The 41 first tier suppliers have signed the agreement, but BAA expects second and lower tier suppliers also to conform to the agreement and work in a similar cooperative way, so that risks are not simply transferred down the chain to the smallest suppliers who can least afford it.
The new approach to risk had an early test. Because of a wet winter in 2002/3 the ground preparation got badly behind schedule, losing around 14 weeks which, translated through the ensuing five years could have meant a two year delay. With other suppliers waiting to go on site, the consequential claims would have been enormous but instead, the fact that BAA had assumed the risk together with the cooperative approach meant that over the next 7-8 months, the delay was caught back and there have been no legal claims.
Contrast this approach to the way that the London Underground refurbishment has been contracted out to two infrastructure companies, Metronet and Tube Lines under the complicated . Projects are undertaken by the private companies for London Underground which is still publicly owned, but the interface between the two is a constant source of acrimony.
The original idea was, in a way, the same as with T5. Conventional contracts, notably the Jubilee Line Extension, had led to massive cost overruns and therefore it would be better to hand over the management of the project as well as the work itself, to private companies, who would then be best suited to deal with the work flow efficiently. But under the Tube PPP, the contractors have a vested interest, as with conventional contracts, to do as little work as possible knowing they will still receive a guaranteed income under the arrangement. Moreover, the process has exacerbated the blame culture with claims and counterclaims flying back and forth.
Of course, the PPP contracts are supposed to be performance based but it has proved impossible to calibrate the performance in relation to the real cost for the contractors. There has been a series of engineering overruns that have delayed passengers which clearly demonstrates the penalties to the contractors are not sufficient in deterring them from such behaviour. Although notionally the risk has been passed to contractors, in effect it always lands up with London Underground which is seen by the public as being responsible for delays anyway. The advantage of the BAA contract is that there is no pretence that the risk has been passed on and, consequently, the suppliers charge less.
BAA’s approach is, in a way, the antithesis of PFI. Instead of trying to buy expertise from outside and assuming that the contractors will bear risks, which are often ill-defined, instead it accepts that ultimately its own reputation is at stake and that therefore it may as well assume the risk. There is the not inconsiderable advantage that, so far, there has been no recourse to lawyers with any of the suppliers.
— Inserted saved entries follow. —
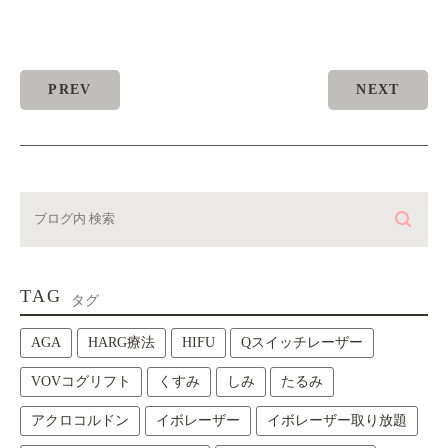
PREV
NEXT
TAG
タグ
AGA
HARG療法
HIFU
Qスイッチレーザー
VOVコグリフト
くすみ
しみ
たるみ
アクロコルドン
イボレーザー
イボレーザー取り放題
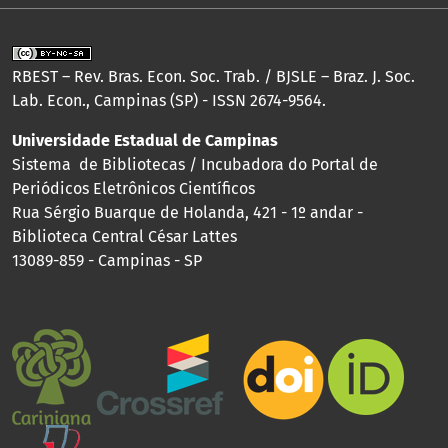
RBEST – Rev. Bras. Econ. Soc. Trab. / BJSLE – Braz. J. Soc.
Lab. Econ., Campinas (SP) - ISSN 2674-9564.
Universidade Estadual de Campinas
Sistema de Bibliotecas / Incubadora do Portal de
Periódicos Eletrônicos Científicos
Rua Sérgio Buarque de Holanda, 421 - 1º andar -
Biblioteca Central César Lattes
13089-859 - Campinas - SP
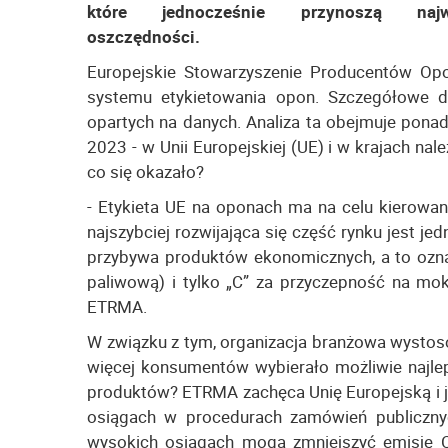
które jednocześnie przynoszą najw
oszczędności.
Europejskie Stowarzyszenie Producentów Op
systemu etykietowania opon. Szczegółowe dan
opartych na danych. Analiza ta obejmuje pona
2023 - w Unii Europejskiej (UE) i w krajach n
co się okazało?
- Etykieta UE na oponach ma na celu kierowa
najszybciej rozwijająca się część rynku jest j
przybywa produktów ekonomicznych, a to oznac
paliwową) i tylko „C” za przyczepność na mok
ETRMA.
W związku z tym, organizacja branżowa wystos
więcej konsumentów wybierało możliwie najle
produktów? ETRMA zachęca Unię Europejską i j
osiągach w procedurach zamówień publiczny
wysokich osiągach mogą zmniejszyć emisję C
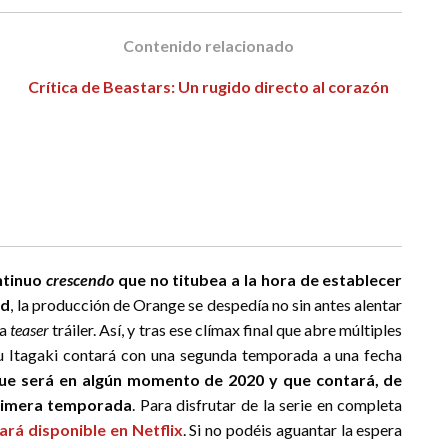
Contenido relacionado
Crítica de Beastars: Un rugido directo al corazón
ntinuo
crescendo
que no titubea a la hora de establecer
ad
, la producción de Orange se despedía no sin antes alentar
ía
teaser
tráiler. Así, y tras ese clímax final que abre múltiples
u Itagaki contará con una segunda temporada a una fecha
ue será en algún momento de 2020 y que contará, de
 primera temporada
. Para disfrutar de la serie en completa
rá disponible en Netflix
. Si no podéis aguantar la espera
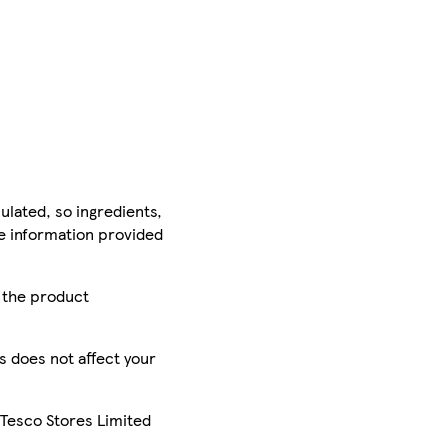
ulated, so ingredients,
he information provided
r the product
is does not affect your
 Tesco Stores Limited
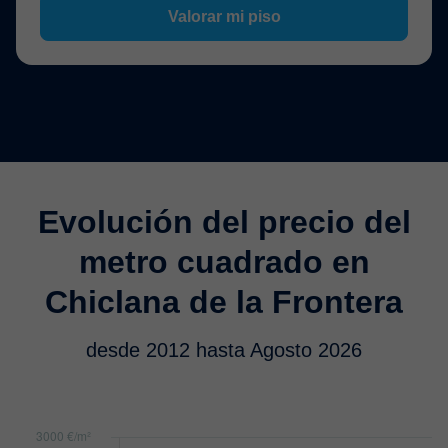
Valorar mi piso
Evolución del precio del
metro cuadrado en
Chiclana de la Frontera
desde 2012 hasta Agosto 2026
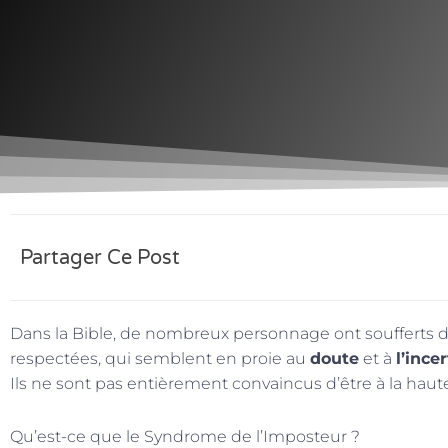
Partager Ce Post
Dans la Bible, de nombreux personnage ont soufferts 
respectées, qui semblent en proie au
doute
et à
l’ince
Ils ne sont pas entièrement convaincus d’être à la haut
Qu’est-ce que le Syndrome de l’Imposteur ?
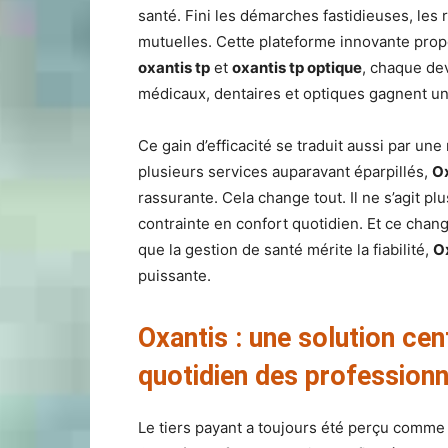
santé. Fini les démarches fastidieuses, les
mutuelles. Cette plateforme innovante prop
oxantis tp
et
oxantis tp optique
, chaque dev
médicaux, dentaires et optiques gagnent u
Ce gain d’efficacité se traduit aussi par u
plusieurs services auparavant éparpillés,
Ox
rassurante. Cela change tout. Il ne s’agit pl
contrainte en confort quotidien. Et ce chang
que la gestion de santé mérite la fiabilité,
O
puissante.
Oxantis : une solution cent
quotidien des professionn
Le tiers payant a toujours été perçu comme 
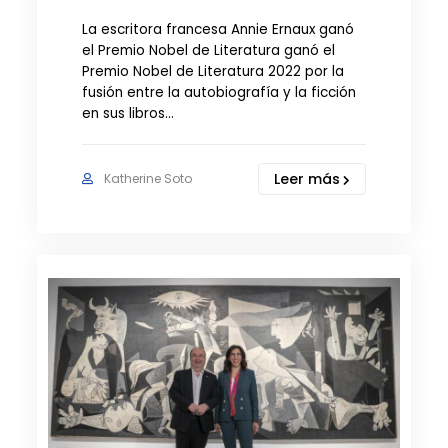
La escritora francesa Annie Ernaux ganó
el Premio Nobel de Literatura ganó el
Premio Nobel de Literatura 2022 por la
fusión entre la autobiografía y la ficción
en sus libros…
Leer más
Katherine Soto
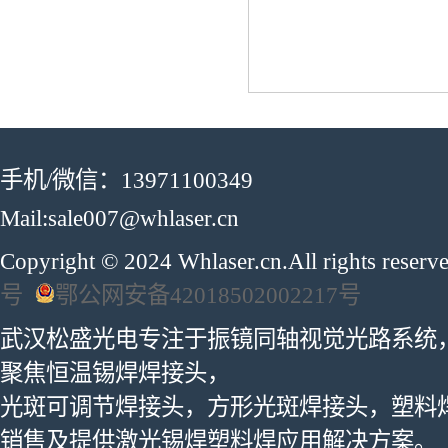
手机/微信：13971100349
Mail:sale007@whlaser.cn
Copyright © 2024 Whlaser.cn.All rights reser
号
鄂公网安备42018502002217号
武汉松盛光电专注于振镜同轴视觉光路系统
聚焦恒温锡焊焊接头，
光斑可调节焊接头，方形光斑焊接头，塑料
销售及提供激光锡焊塑料焊应用解决方案。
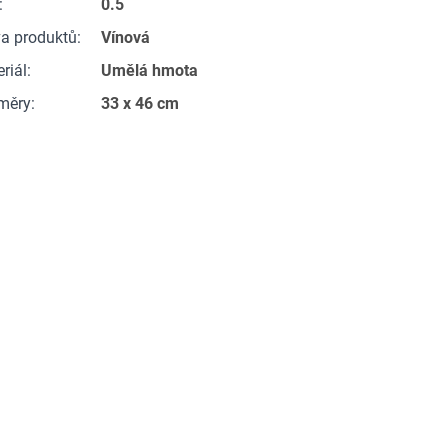
:
0.5
a produktů
:
Vínová
riál
:
Umělá hmota
měry
:
33 x 46 cm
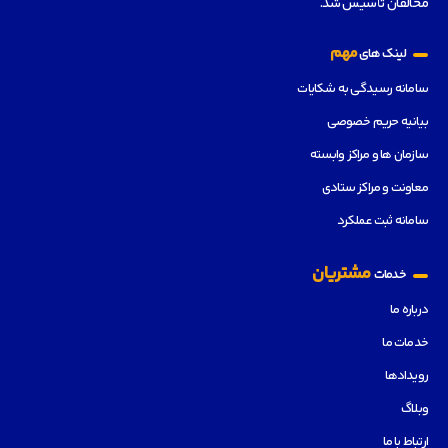
مخالفان تأسیس شد.
مهم
لینک های
سامانه رسیدگی به شکایات
بیانیه حریم خصوصی
سازمان ها و مراکز وابسته
معاونت و مراکز ستادی
سامانه ثبت عملکرد
مشتریان
خدمات
درباره ما
خدمات ما
رویدادها
وبلاگ
ارتباط با ما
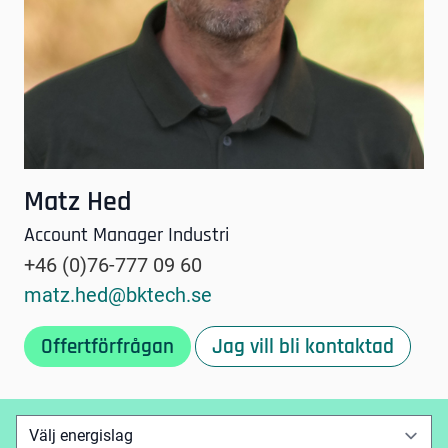
Matz Hed
Account Manager Industri
+46 (0)76-777 09 60
matz.hed@bktech.se
Offertförfrågan
Jag vill bli kontaktad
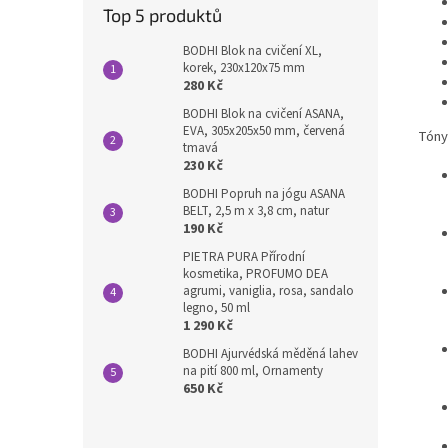
Top 5 produktů
BODHI Blok na cvičení XL,
korek, 230x120x75 mm
280 Kč
BODHI Blok na cvičení ASANA,
EVA, 305x205x50 mm, červená
Tóny
tmavá
230 Kč
BODHI Popruh na jógu ASANA
BELT, 2,5 m x 3,8 cm, natur
190 Kč
PIETRA PURA Přírodní
kosmetika, PROFUMO DEA
agrumi, vaniglia, rosa, sandalo
legno, 50 ml
1 290 Kč
BODHI Ajurvédská měděná lahev
na pití 800 ml, Ornamenty
650 Kč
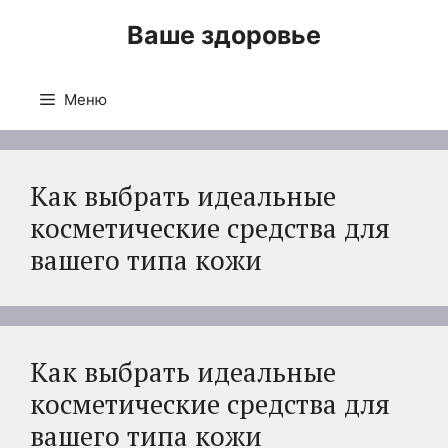
Перейти
Ваше здоровье
к
содержимому
Меню
Как выбрать идеальные
косметические средства для
вашего типа кожи
Как выбрать идеальные
косметические средства для
вашего типа кожи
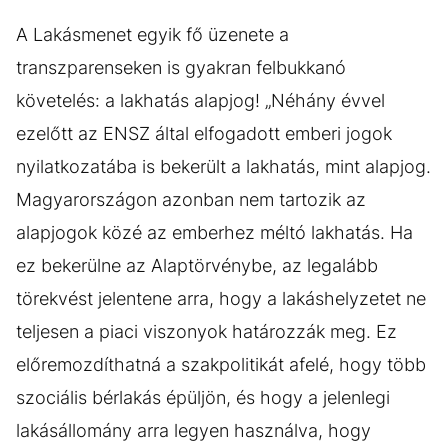
A Lakásmenet egyik fő üzenete a
transzparenseken is gyakran felbukkanó
követelés: a lakhatás alapjog! „Néhány évvel
ezelőtt az ENSZ által elfogadott emberi jogok
nyilatkozatába is bekerült a lakhatás, mint alapjog.
Magyarországon azonban nem tartozik az
alapjogok közé az emberhez méltó lakhatás. Ha
ez bekerülne az Alaptörvénybe, az legalább
törekvést jelentene arra, hogy a lakáshelyzetet ne
teljesen a piaci viszonyok határozzák meg. Ez
előremozdíthatná a szakpolitikát afelé, hogy több
szociális bérlakás épüljön, és hogy a jelenlegi
lakásállomány arra legyen használva, hogy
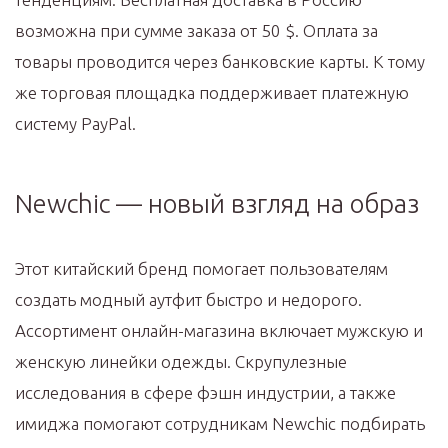
возможна при сумме заказа от 50 $. Оплата за
товары проводится через банковские карты. К тому
же торговая площадка поддерживает платежную
систему PayPal.
Newchic — новый взгляд на образ
Этот китайский бренд помогает пользователям
создать модный аутфит быстро и недорого.
Ассортимент онлайн-магазина включает мужскую и
женскую линейки одежды. Скрупулезные
исследования в сфере фэшн индустрии, а также
имиджа помогают сотрудникам Newchic подбирать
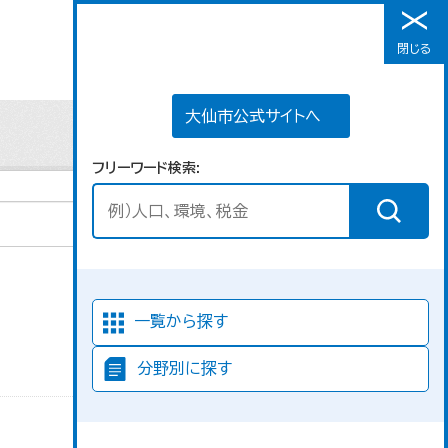
大仙市公式サイトへ
閉じる
メニュー
大仙市公式サイトへ
フリーワード検索
並び順
一覧から探す
分野別に探す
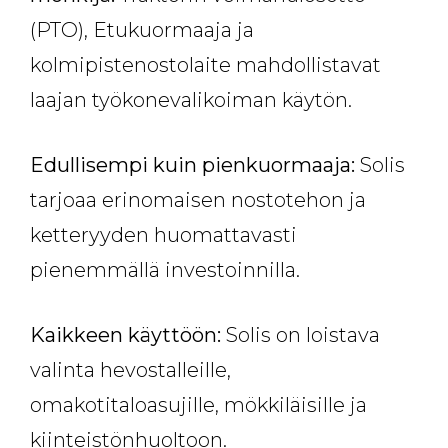
(PTO), Etukuormaaja ja
kolmipistenostolaite mahdollistavat
laajan työkonevalikoiman käytön.
Edullisempi kuin pienkuormaaja:
Solis
tarjoaa erinomaisen nostotehon ja
ketteryyden huomattavasti
pienemmällä investoinnilla.
Kaikkeen käyttöön:
Solis on loistava
valinta hevostalleille,
omakotitaloasujille, mökkiläisille ja
kiinteistönhuoltoon.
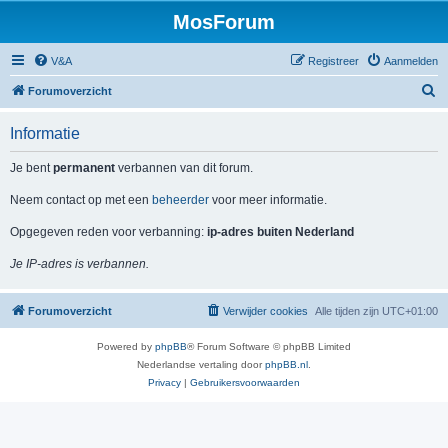
MosForum
V&A
Registreer
Aanmelden
Z
Forumoverzicht
o
Informatie
e
k
Je bent
permanent
verbannen van dit forum.
Neem contact op met een
beheerder
voor meer informatie.
Opgegeven reden voor verbanning:
ip-adres buiten Nederland
Je IP-adres is verbannen.
Forumoverzicht
Verwijder cookies
Alle tijden zijn
UTC+01:00
Powered by
phpBB
® Forum Software © phpBB Limited
Nederlandse vertaling door
phpBB.nl
.
Privacy
|
Gebruikersvoorwaarden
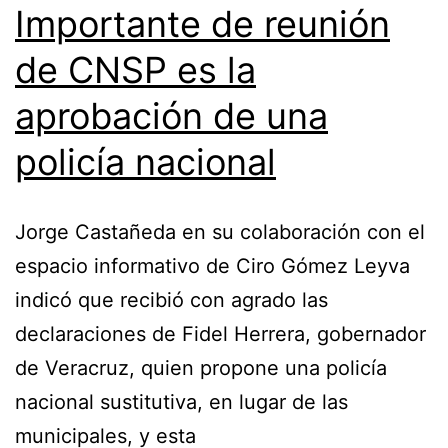
Importante de reunión
de CNSP es la
aprobación de una
policía nacional
Jorge Castañeda en su colaboración con el
espacio informativo de Ciro Gómez Leyva
indicó que recibió con agrado las
declaraciones de Fidel Herrera, gobernador
de Veracruz, quien propone una policía
nacional sustitutiva, en lugar de las
municipales, y esta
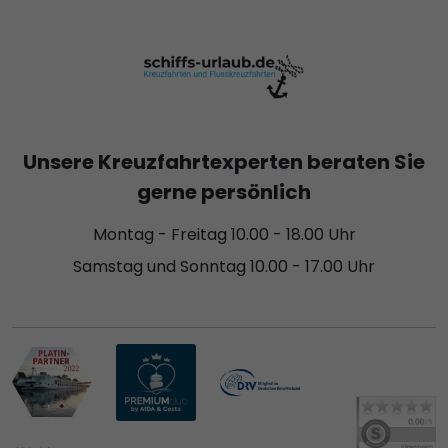
Unsere Kreuzfahrtexperten beraten Sie
gerne persönlich
Montag - Freitag 10.00 - 18.00 Uhr
Samstag und Sonntag 10.00 - 17.00 Uhr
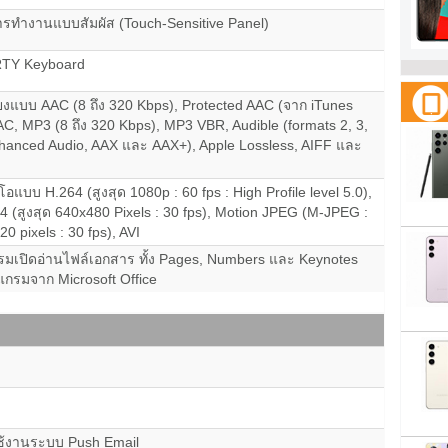
รทำงานแบบสัมผัส (Touch-Sensitive Panel)
RTY Keyboard
ียงแบบ AAC (8 ถึง 320 Kbps), Protected AAC (จาก iTunes
AC, MP3 (8 ถึง 320 Kbps), MP3 VBR, Audible (formats 2, 3,
nhanced Audio, AAX และ AAX+), Apple Lossless, AIFF และ
ีโอแบบ H.264 (สูงสุด 1080p : 60 fps : High Profile level 5.0),
(สูงสุด 640x480 Pixels : 30 fps), Motion JPEG (M-JPEG :
20 pixels : 30 fps), AVI
มเปิดอ่านไฟล์เอกสาร ทั้ง Pages, Numbers และ Keynotes
กรมจาก Microsoft Office
ช้งานระบบ Push Email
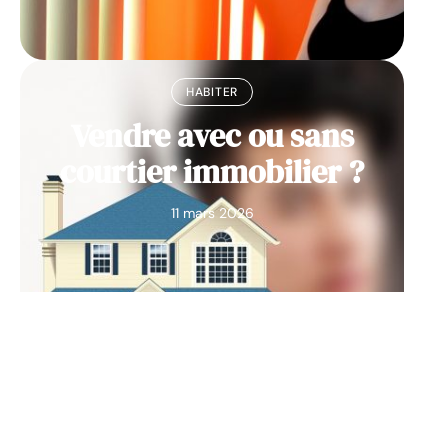
HABITER
Vendre avec ou sans
courtier immobilier ?
11 mars 2026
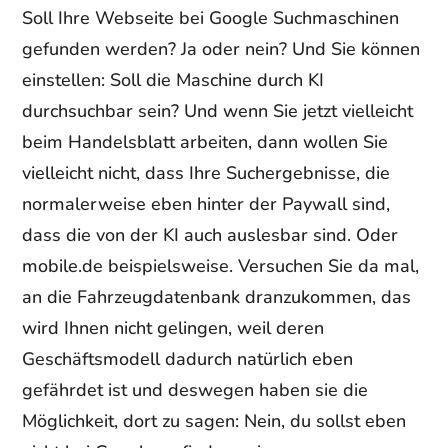
Soll Ihre Webseite bei Google Suchmaschinen
gefunden werden? Ja oder nein? Und Sie können
einstellen: Soll die Maschine durch KI
durchsuchbar sein? Und wenn Sie jetzt vielleicht
beim Handelsblatt arbeiten, dann wollen Sie
vielleicht nicht, dass Ihre Suchergebnisse, die
normalerweise eben hinter der Paywall sind,
dass die von der KI auch auslesbar sind. Oder
mobile.de beispielsweise. Versuchen Sie da mal,
an die Fahrzeugdatenbank dranzukommen, das
wird Ihnen nicht gelingen, weil deren
Geschäftsmodell dadurch natürlich eben
gefährdet ist und deswegen haben sie die
Möglichkeit, dort zu sagen: Nein, du sollst eben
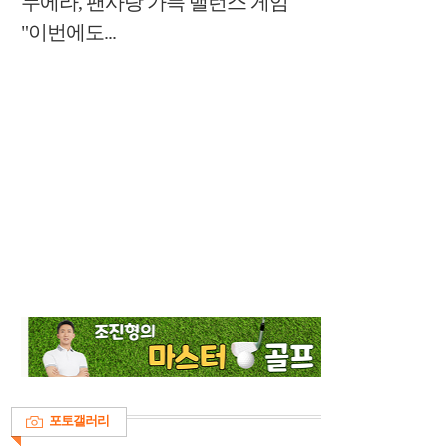
누에라, 팬사랑 가득 밸런스 게임
"이번에도...
포토갤러리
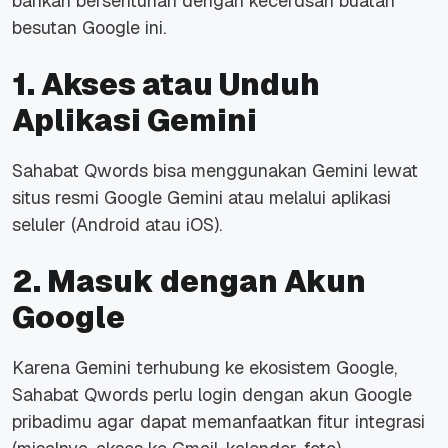
bahkan bersentuhan dengan kecerdsan buatan
besutan Google ini.
1. Akses atau Unduh
Aplikasi Gemini
Sahabat Qwords bisa menggunakan Gemini lewat
situs resmi Google Gemini atau melalui aplikasi
seluler (Android atau iOS).
2. Masuk dengan Akun
Google
Karena Gemini terhubung ke ekosistem Google,
Sahabat Qwords perlu login dengan akun Google
pribadimu agar dapat memanfaatkan fitur integrasi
There are, then, major lessons to be learnt from the T5 project for the public sector. BAA, itself, has also found it a learning process. Mathew Riley admits that the company underestimated the number of managers that would be needed to ensure the project proceeded quickly: ‘A couple of years ago, we had just 60 people out on the site working with the various contractors to ensure that everything was progressing smoothly. Now we have three times that number, and it may well still not be enough.’
In terms of safety, the approach has undoubtedly proved effective, with no one killed on the site, a good record for such a large project. In terms of progress and finance, the project, which is 55 per cent complete, remains, according to Riley, ‘on time and on budget’. If that is the case when the terminal opens at 4 am on 31 March 2008 – a time and date determined by the changeover to summer schedules and recorded by a countdown clock in the project team’s reception area – then the T5 agreement may well become the norm for major projects.